IMPOR BERAS KARENA STOK KURANG

WAPRES JK: SISTEMNYA MEMANG SUDAH DEMIKIAN.

Pin It

Dok/ist /

Jusuf Kalla


JAKARTA - Wakil Presiden Jusuf Kalla (Wapres JK) mengatakan keputusan Pemerintah untuk mengimpor 500 ribu ton beras disebabkan oleh ketersediaan beras dalam negeri berkurang.

"Kita kan ada harga patokan, kalau di atas harga patokan maka Bulog harus menjual. Tetapi ini karena stok kurang, maka harus impor dulu baru dijual. Tetapi kalau turun harga, maka dia membeli supaya naik. Memang begitu sistemnya," kata JK seusai melantik pengurus Dewan Masjid Indonesia di Masjid Istiqlal Jakarta, Jumat (12/1/2018).

Kurangnya produksi beras dalam negeri disebabkan antara lain oleh keadaan cuaca yang mengakibatkan kualitas beras tidak maksimal."Biasanya yang tidak diambil (Bulog) itu kalau (karena) hujan, jadi basah, ya susah juga.
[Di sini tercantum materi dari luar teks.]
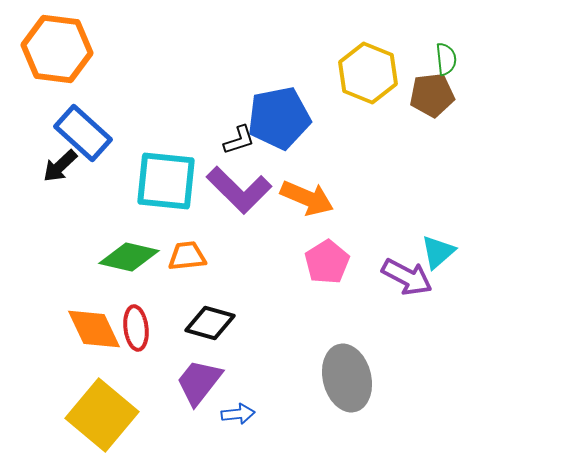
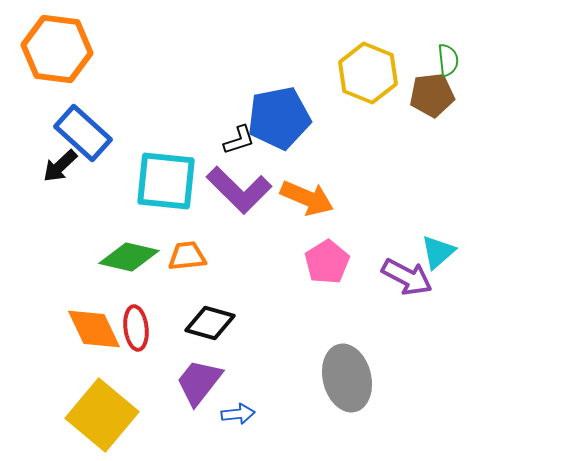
green semicircle: moved 2 px right, 1 px down
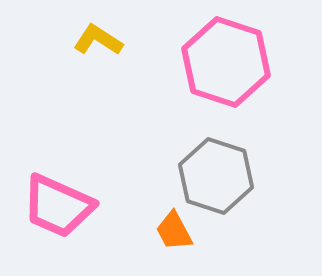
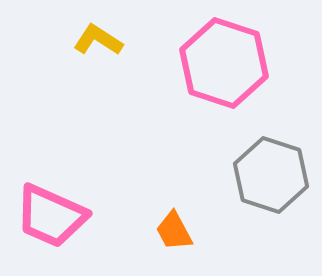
pink hexagon: moved 2 px left, 1 px down
gray hexagon: moved 55 px right, 1 px up
pink trapezoid: moved 7 px left, 10 px down
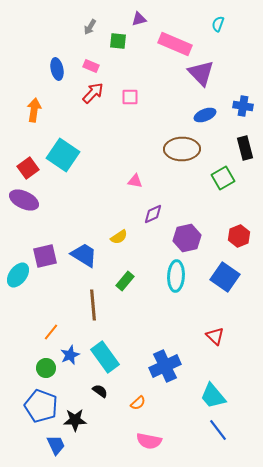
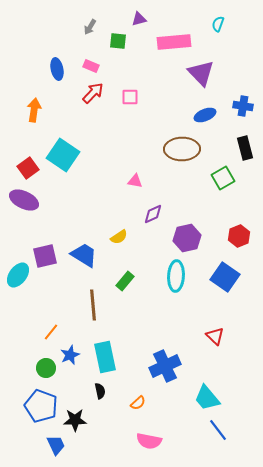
pink rectangle at (175, 44): moved 1 px left, 2 px up; rotated 28 degrees counterclockwise
cyan rectangle at (105, 357): rotated 24 degrees clockwise
black semicircle at (100, 391): rotated 42 degrees clockwise
cyan trapezoid at (213, 396): moved 6 px left, 2 px down
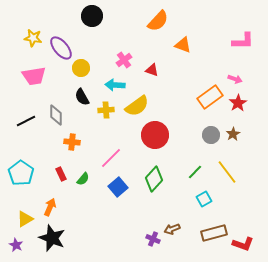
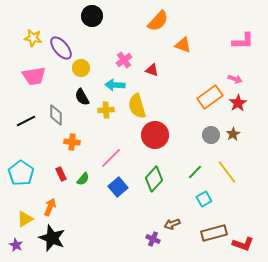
yellow semicircle: rotated 110 degrees clockwise
brown arrow: moved 5 px up
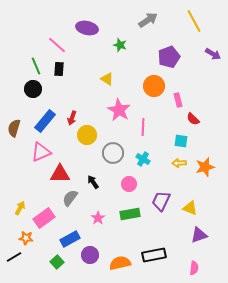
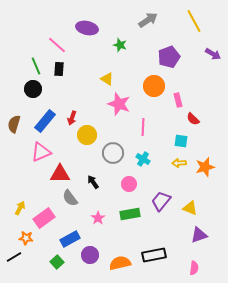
pink star at (119, 110): moved 6 px up; rotated 10 degrees counterclockwise
brown semicircle at (14, 128): moved 4 px up
gray semicircle at (70, 198): rotated 72 degrees counterclockwise
purple trapezoid at (161, 201): rotated 15 degrees clockwise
Tetapi kalau dia (beras) banyak, yakinlah kalau produksi banyak pasti akan dibeli oleh Bulog," ujarnya seperti dilansir antaranews.com.

Menteri Perdagangan Enggartiasto Lukita mengatakan, impor beras sebanyak 500 ribu ton dari Vietnam dan Thailand tersebut tidak menggunakan dana Anggaran Pendapatan dan Belanja Negara (APBN)."Tidak ada dana APBN, itu pasti. PPI (PT Perusahan Perdagangan Indonesia) menjadi pintu sehingga kami bisa mengatur. Mereka nanti bisa bermitra dengan pengusaha beras," katanya.

Keputusan Pemerintah untuk mendatangkan beras dari Vietnam dan Thailand tersebut diambil setelah melakukan operasi pasar sejak November - Desember 2017 lalu.

Hasilnya, operasi pasar tersebut tidak terlalu memberi pengaruh terhadap penurunan harga. Bahkan, pada awal Januari 2018, harga beras medium berada di kisaran Rp11.000 per kilogram, atau di atas harga eceran tertinggi (HET) yakni Rp9.450.